The most interesting part of the book is Coley’s focus on evangelicalism’s acceptance of young earth creationism (YEC). Coley uses YEC as a prime example of evangelicalism’s bent toward purposeful anti-intellectualism and how YEC has been used to engender the habit to reject scientific consensus when that consensus is in tension with the social, moral, or political goals of the religious right. Coley spends two chapters on the concept, detailing the history of YEC and how it actually stood at odds with accepted orthodoxy and even early evangelical theology. But what YEC allowed was for a belief model that challenged “secular” science—a model that has continued in areas of climate change, gender identity, vaccine efficacy, the reality of COVID, and many other areas. YEC is no longer on the forefront of the “culture war” debate but Coley is able to show how that argument in the latter part of the twentieth century led to the anti-science evangelical culture we have today.
 
Attached to YEC and also prominent in evangelical foundations is the concept of racial hierarchy. Again, Coley doesn’t focus as much on the current issues of evangelicalism’s problems with critical race theory, “wokeness,” antiracism, efforts to reform policing, or other such racial issues, but instead points to the past foundations to illuminate the present conflict.
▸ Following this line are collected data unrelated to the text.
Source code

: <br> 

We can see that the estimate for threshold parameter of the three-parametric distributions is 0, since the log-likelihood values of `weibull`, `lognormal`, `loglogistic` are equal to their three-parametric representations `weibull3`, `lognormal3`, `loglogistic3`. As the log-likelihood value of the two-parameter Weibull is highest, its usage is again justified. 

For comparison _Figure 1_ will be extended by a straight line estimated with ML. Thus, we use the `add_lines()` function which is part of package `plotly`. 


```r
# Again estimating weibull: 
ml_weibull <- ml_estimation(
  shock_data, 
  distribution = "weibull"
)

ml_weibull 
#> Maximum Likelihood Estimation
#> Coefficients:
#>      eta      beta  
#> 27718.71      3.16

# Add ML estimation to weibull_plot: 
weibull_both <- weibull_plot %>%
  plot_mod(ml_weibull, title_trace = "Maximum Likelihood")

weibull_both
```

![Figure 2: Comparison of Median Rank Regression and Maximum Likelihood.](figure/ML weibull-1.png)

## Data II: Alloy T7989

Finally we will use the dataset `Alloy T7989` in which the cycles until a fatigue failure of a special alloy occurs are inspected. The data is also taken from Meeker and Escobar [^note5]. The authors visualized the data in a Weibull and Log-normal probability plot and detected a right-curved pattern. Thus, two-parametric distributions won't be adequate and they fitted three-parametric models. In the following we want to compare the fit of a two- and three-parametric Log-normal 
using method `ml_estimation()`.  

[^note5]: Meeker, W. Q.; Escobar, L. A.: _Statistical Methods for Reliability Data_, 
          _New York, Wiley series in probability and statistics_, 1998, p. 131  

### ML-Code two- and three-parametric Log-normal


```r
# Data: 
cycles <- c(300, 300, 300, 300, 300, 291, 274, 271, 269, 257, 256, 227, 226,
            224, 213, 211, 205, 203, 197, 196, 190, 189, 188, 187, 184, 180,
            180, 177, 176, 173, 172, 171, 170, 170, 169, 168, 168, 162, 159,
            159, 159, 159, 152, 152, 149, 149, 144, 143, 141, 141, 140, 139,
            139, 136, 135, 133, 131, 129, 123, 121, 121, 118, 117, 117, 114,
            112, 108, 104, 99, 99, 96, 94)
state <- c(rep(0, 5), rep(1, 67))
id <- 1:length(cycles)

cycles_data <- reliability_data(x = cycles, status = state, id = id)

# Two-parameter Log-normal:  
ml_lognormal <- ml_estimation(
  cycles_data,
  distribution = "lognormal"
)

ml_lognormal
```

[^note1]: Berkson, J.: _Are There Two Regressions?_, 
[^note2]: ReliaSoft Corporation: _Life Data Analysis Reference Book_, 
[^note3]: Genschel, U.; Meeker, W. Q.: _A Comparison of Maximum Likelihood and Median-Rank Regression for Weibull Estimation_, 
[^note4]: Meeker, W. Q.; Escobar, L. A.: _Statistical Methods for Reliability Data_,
He thoroughly makes the case that evangelicalism was largely a defender of slavery and segregation. While its expression of racial hierarchy has changed over time—though even then we get John MacArthur saying there could be “biblical slavery” in modern times in 2012—the foundational root of white supremacy remains strong within most of evangelicalism.
 
Ministers of Propaganda uses all of this historical background to show how this has led evangelicalism into Christo-authoritarianism and explains evangelicalism’s bent toward antidemocratic politics. Coley spends a lot of time here on economic theory and, if I had to offer one criticism of the book, it’s that this section seems to meander a bit and not fully circle back around into his primary thesis. Don’t get me wrong, Coley is absolutely correct that, beginning with Reagan, evangelical economic policy has favored the rich, resulting in economic disparity and injustice we see today, but that explanation is long-winded and doesn’t firmly tie into the thesis of antidemocratic politics—though I see where Coley’s trying to take it. 
 
But Ministers of Propaganda does not leave us without hope. Coley concludes the book by saying “I am hopeful that once they see Christo-authoritarianism for the nihilistic, self-serving, and anti-Christian ideology that it is, a critical mass of younger evangelicals—many of whom have already begun the painful process of disentangling their faith from the politics of their parents’ generation—will have the courage to walk away from the religious right and never look back.” And that is, indeed, what I have seen as a pastor and public theologian who has also walked that walk away from the religious right. The question that remains is what we walk toward. Coley centers that answer on a “pursuit of justice over and against the pursuit of social arrangements that reinforce my own power and privilege.” And that is, indeed, the heart of the Gospel.